Giugliano, Qualiano, Marano e Mugnano: tutte le azioni del gruppo NFO. VIDEO

Almeno sette le azioni sovversive messe a segno dal gruppo NFO smantellato questa mattina da un’operazione dei Carabinieri della Compagnia di Giugliano. Gli episodi partono dall’estate 2015. Bombe esplosive, scritte intimidatorie e minacce indirizzate ai politici e alle amministrazioni di Giugliano, Mugnano, Qualiano, Villaricca e Marano.

  • 16 luglio 2015 : scritte intimidatorie davanti la sala consiliare a Mugnano.

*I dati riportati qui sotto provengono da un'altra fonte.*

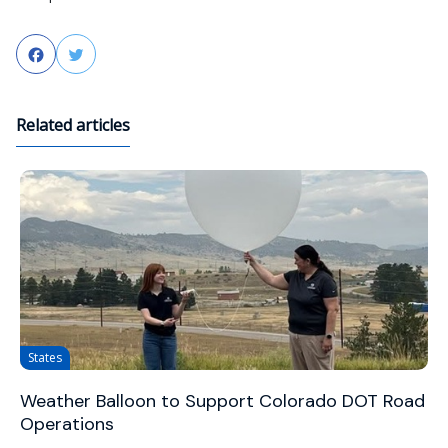
Facebook
Twitter
Related articles
States
Weather Balloon to Support Colorado DOT Road
Operations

Scritta sul muro: “A voi politicanti il nostro disprezzo”.
  • 7 agosto 2015: scritte fuori al muro di Palazzo Baronale Villaricca, a cui però non seguì nessuna rivendicazione.
  • 12 agosto 2015: nuova scritta a piazza del Popolo Qualiano: “Clientelismo e corruzione verranno puniti con il piombo”.

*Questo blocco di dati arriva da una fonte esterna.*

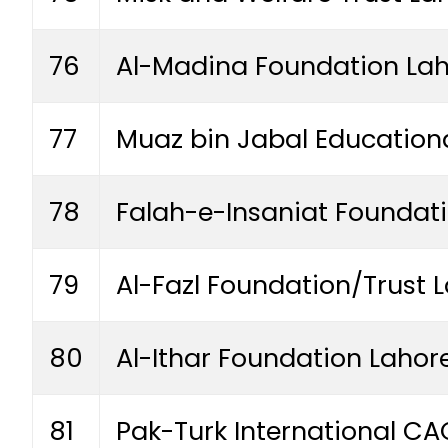
76
Al-Madina Foundation La
77
Muaz bin Jabal Educationa
78
Falah-e-Insaniat Foundat
79
Al-Fazl Foundation/Trust 
80
Al-Ithar Foundation Lahor
81
Pak-Turk International C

  • pochi giorni dopo: la NFO torna a colpire per ben due volte. “Colpirne uno per educarne cento” ritorna sia sul primo luogo di ritrovamento a Mugnano sia su una parete del Palazzo Baronale.

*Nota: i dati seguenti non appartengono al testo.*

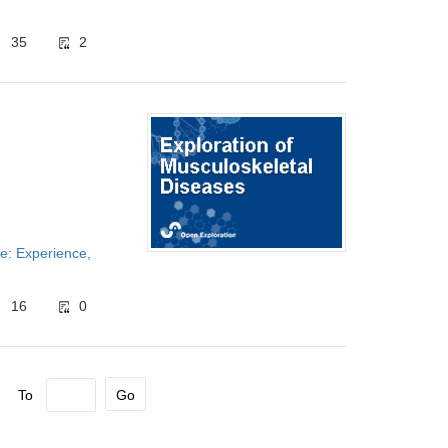
35
2
e: Experience,
16
0
To
Go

  • 2 settembre 2015: minacce a Carlo Albanese, componente dello staff del sindaco di Mugnano, e all’assessore ai lavori pubblici Raffaele Cacciapuoti. La sigla torna a parlare di connivenze camorra e politica locale.
  • 4 maggio 2016: deflagrazioni nei pressi dell’ospedale Giugliano a due passi dalla sede di Equitalia. La deflagrazione mandò in frantumi alcuni vetri della struttura e divelto una porta. Il tutto è successo a meno di tre metri da una delle due telecamere del sistema di videosorveglianza della filiale.
  • Nel mirino sono così finiti in meno di un anno l’assessore ai Lavori pubblici del Comune di Villaricca Raffaele Cacciapuoti, l’ex dirigente della Sagi, Carlo Albanese. A Giugliano, invece, il 5 ottobre 2015, la scritta è apparsa su una parete di piazza Municipio. Era rivolta al primo cittadino Antonio Poziello: «Sindaco impara che la P38 spara».
  • 6 gennaio 2016: furono esplosi alcuni colpi di pistola contro l’ingresso del Comune di Qualiano. Furono rinvenuti due bossoli esplosi da una pistola semiautomatica, azione che fu rivendicata dalla sigla «NFO».